Utilizing the extensive collection of historical data provided by Railinc, MxV Rail created a subset of WPD data from North American detectors by selecting the top 10,000 freight railcars that passed any single WPD most frequently. As a result of this selection method, researchers found that two railcar types, Type J (Gondola Car, 5,370) and Type K (Equipped Hopper Cars, 2,951), made up the majority within the subset. Wheels that ultimately were removed for one of the following Why Made (WM) codes: WM60 Thin Flange, WM63 Wheel Tread Hollow, WM64 High Flange, or WM73 Thin Rim were identified within this population. The identified wheels were analyzed both individually and in groups based on the WM code. Trends were studied per failure criterion by car type and axle position, and wear rate studies were performed based on estimated mileage provided by Railinc.

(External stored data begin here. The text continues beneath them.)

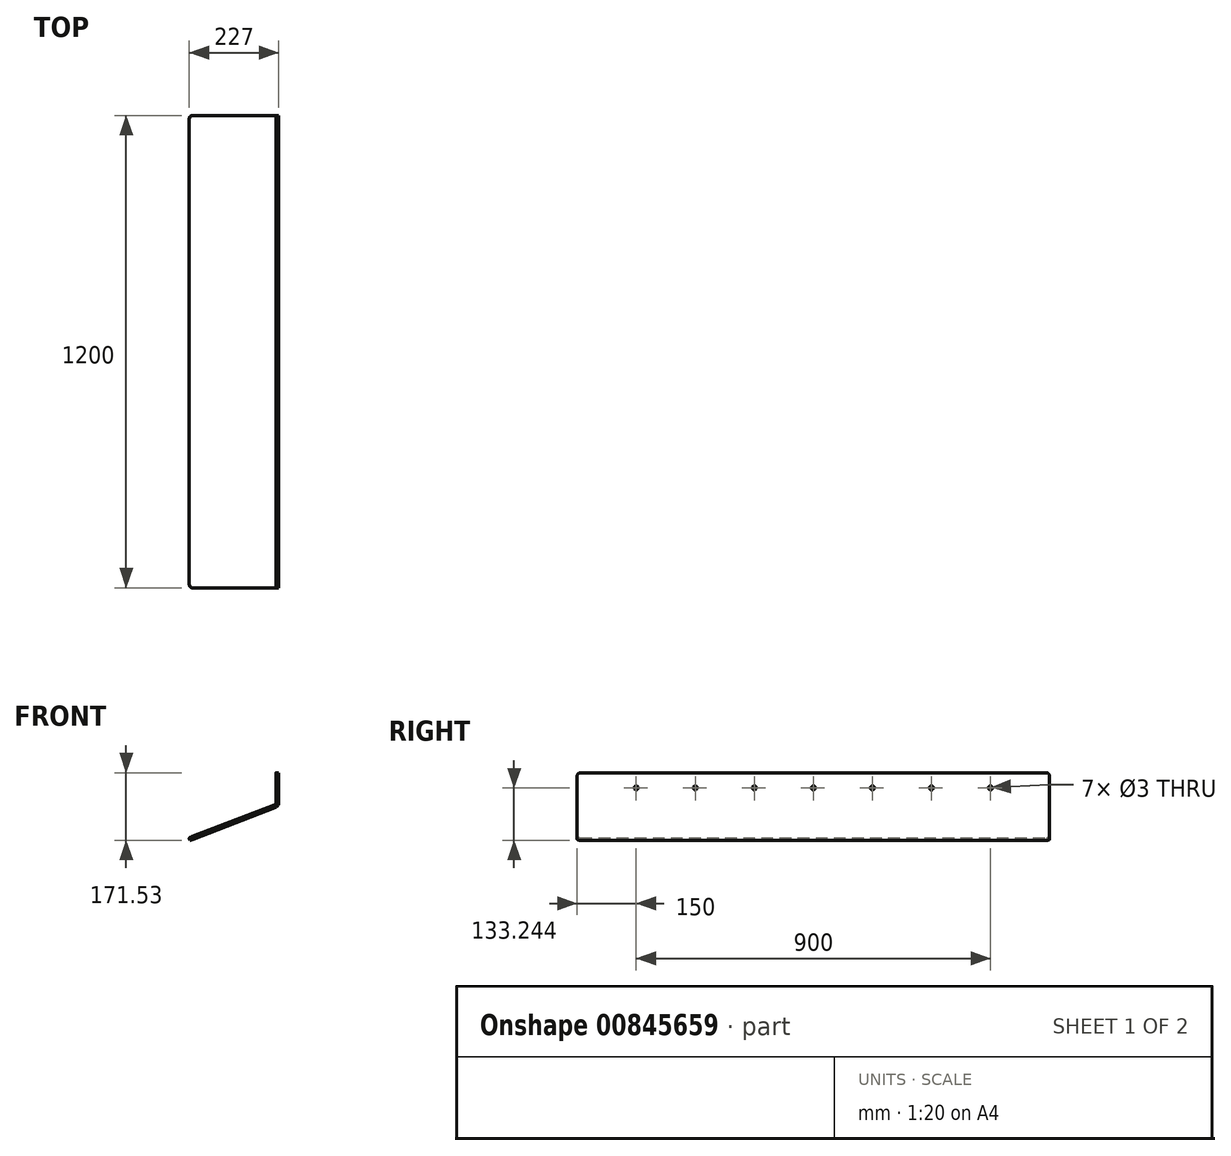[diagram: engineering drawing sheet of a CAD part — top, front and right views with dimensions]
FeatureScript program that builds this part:
annotation { "Feature Type Name" : "Feature", "Feature Type Description" : "" }
export const myFeature = defineFeature(function(context is Context, id is Id, definition is map)
    precondition{}
    {
        {
            var Q0;
            Q0=qCreatedBy(makeId("Front.planeOp"),FACE);
            var sketch = newSketch(context, id + "F0", { "sketchPlane" : qUnion([Q0])});
            skLineSegment(sketch, "E0", {"start": v(0, 80) * mm, "end": v(0, 3.43) * mm});
            skLineSegment(sketch, "E1", {"start": v(-3.2, -1.24) * mm, "end": v(-220, -85) * mm});
            skLineSegment(sketch, "E2", {"start": v(-220, -85) * mm, "end": v(-217.48, -91.53) * mm});
            skLineSegment(sketch, "E3", {"start": v(-217.48, -91.53) * mm, "end": v(-0.68, -7.77) * mm});
            skLineSegment(sketch, "E4", {"start": v(7, 3.43) * mm, "end": v(7, 80) * mm});
            skLineSegment(sketch, "E5", {"start": v(7, 80) * mm, "end": v(0, 80) * mm});
            skPoint(sketch, "E6.visualSharp", {"position": v(0, 0) * mm});
            skArc(sketch, "E6.filletArc", {"start": v(-3.2, -1.24) * mm, "mid": v(-0.88, 0.6) * mm, "end": v(0, 3.43) * mm});
            skPoint(sketch, "E7.visualSharp", {"position": v(7, -4.8) * mm});
            skArc(sketch, "E7.filletArc", {"start": v(-0.68, -7.77) * mm, "mid": v(4.9, -3.36) * mm, "end": v(7, 3.43) * mm});
            skSolve(sketch);
        }
        {
            var Q0;
            Q0=makeQuery(id+"F0.imprint","IMPRINT",FACE,{"disambiguationData":[TD([[makeQuery(id+"F0.imprint","IMPRINT",EDGE,{"derivedFrom":sQuery(id+"F0.wireOp",EDGE,"E0")}),1.0]])]});
            extrude(context, id + "F1", {"entities" : qUnion([Q0]), "depth" : 1200 * mm, "offsetDistance" : 25 * mm});
        }
        {
            var Q0;
            Q0=makeQuery(id+"F1.opExtrude","CAP_EDGE",EDGE,{"disambiguationData":[OSD([sQuery(id+"F0.wireOp",EDGE,"E5")])],"isStart":false});
            var Q1;
            Q1=makeQuery(id+"F1.opExtrude","CAP_EDGE",EDGE,{"disambiguationData":[OSD([sQuery(id+"F0.wireOp",EDGE,"E5")])],"isStart":true});
            var Q2;
            Q2=makeQuery(id+"F1.opExtrude","CAP_EDGE",EDGE,{"disambiguationData":[OSD([sQuery(id+"F0.wireOp",EDGE,"E2")])],"isStart":true});
            var Q3;
            Q3=makeQuery(id+"F1.opExtrude","CAP_EDGE",EDGE,{"disambiguationData":[OSD([sQuery(id+"F0.wireOp",EDGE,"E2")])],"isStart":false});
            fillet(context, id + "F2", {"entities" : qUnion([Q0, Q1, Q2, Q3]), "radius" : 8 * mm, "tangentPropagation" : true, "allowEdgeOverflow" : false});
        }
        {
            var Q0;
            Q0=makeQuery(id+"F1.opExtrude","SWEPT_FACE",FACE,{"disambiguationData":[OSD([sQuery(id+"F0.wireOp",EDGE,"E4")])]});
            var sketch = newSketch(context, id + "F3", { "sketchPlane" : qUnion([Q0])});
            skLineSegment(sketch, "E8", {"start": v(-1288.33, 41.71) * mm, "end": v(83.25, 41.71) * mm, "construction": true});
            skPoint(sketch, "E9", {"position": v(-1050, 41.71) * mm});
            skPoint(sketch, "E10", {"position": v(-900, 41.71) * mm});
            skPoint(sketch, "E11", {"position": v(-750, 41.71) * mm});
            skPoint(sketch, "E12", {"position": v(-600, 41.71) * mm});
            skPoint(sketch, "E13", {"position": v(-450, 41.71) * mm});
            skPoint(sketch, "E14", {"position": v(-300, 41.71) * mm});
            skPoint(sketch, "E15", {"position": v(-150, 41.71) * mm});
            skSolve(sketch);
        }
        {
            var Q0;
            Q0=sQuery(id+"F3.wireOp",VERTEX,"E10");
            var Q1;
            Q1=sQuery(id+"F3.wireOp",VERTEX,"E9");
            var Q2;
            Q2=sQuery(id+"F3.wireOp",VERTEX,"E11");
            var Q3;
            Q3=sQuery(id+"F3.wireOp",VERTEX,"E12");
            var Q4;
            Q4=sQuery(id+"F3.wireOp",VERTEX,"E13");
            var Q5;
            Q5=sQuery(id+"F3.wireOp",VERTEX,"E14");
            var Q6;
            Q6=sQuery(id+"F3.wireOp",VERTEX,"E15");
            var Q7;
            Q7=makeQuery(id+"F1.opExtrude","SWEPT_BODY",BODY,{"disambiguationData":[OSD([sQuery(id+"F0.wireOp",EDGE,"E0"),sQuery(id+"F0.wireOp",EDGE,"E1"),sQuery(id+"F0.wireOp",EDGE,"E2"),sQuery(id+"F0.wireOp",EDGE,"E3"),sQuery(id+"F0.wireOp",EDGE,"E4"),sQuery(id+"F0.wireOp",EDGE,"E5"),sQuery(id+"F0.wireOp",EDGE,"E6.filletArc"),sQuery(id+"F0.wireOp",EDGE,"E7.filletArc")])]});
            hole(context, id + "F4", {"style" : HoleStyle.C_SINK, "endStyle" : HoleEndStyle.THROUGH, "holeDiameter" : 3 * mm, "cSinkDiameter" : 10 * mm, "cSinkAngle" : 90 * degree, "majorDiameter" : 5 * mm, "isTappedThrough" : true, "tappedDepth" : 12 * mm, "tapClearance" : 3, "locations" : qUnion([Q0, Q1, Q2, Q3, Q4, Q5, Q6]), "scope" : qUnion([Q7])});
        }
    });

Because the actual in-service date is unknown for the wheels in this population, the wear life was estimated per wear factor by calculating the nominal wear rate slope for that factor and then extrapolating over the range of dimensions from new to AAR condemnable limits. For certain factors, such as wheel hollow and flange thickness, the wear trend shows an inflection where the wear rate slope signifcantly increases. For these cases, the slope after the inflection was used. For flange thickness, the inflection point occurs when wheel hollowing reaches approximately 1.5 mm.

Figure 1 (above) shows the flange height wear rates with the data broken down into select percentile values with each value plotted linearly from new to the AAR condemnable criteria. This figure offers a theoretical representation to help visualize the number of miles it would take a new wheel to wear to the AAR condemnable limits based on the range of median wear rates identified and given the calculated slopes. The range of wear rates is quite large over this population of cars. Half of the data points fall in the range between ~2 million miles (orange line) and ~3.5 million miles (red line).

This calculation was performed for both car types and at each axle position, and similar results were observed for the other wear parameters. The median wear rate range of variation between the longest- and shortest-lived wheels in the sample set for each of the wear factors is approximately a factor of four. When studied on wheelsets with known cause for removal, wear rate trends per wear parameter showed uniformity. Ultimately, this shows promise for providing researchers with the ability to predict the end-of-life point by extrapolation.

A population with a uniform wear rate may result in predictable optimized wheel removal. However, further studies are needed to determine whether the wear trends per parameter per wheel in the general population will follow a similar pattern and whether the wear can be extrapolated across all parameters with sufficient precision to predict wheel end-of-life with enough accuracy to be useful. Any future studies should develop methods to account for measurement and wear rate variations.

The initial study performed by MxV Rail did not attempt to explain wear rate differences or why the wear rate differences develop. Future work will expand beyond the WPD dataset to focus on finding the characteristics of the equipment population that display the most uniform wear rates for each wear parameter. This work will require expanding the datasets to include design characteristics (e.g., suspension type), wear characteristics (e.g., wedge rise), and service characteristics (e.g., loaded duty cycles).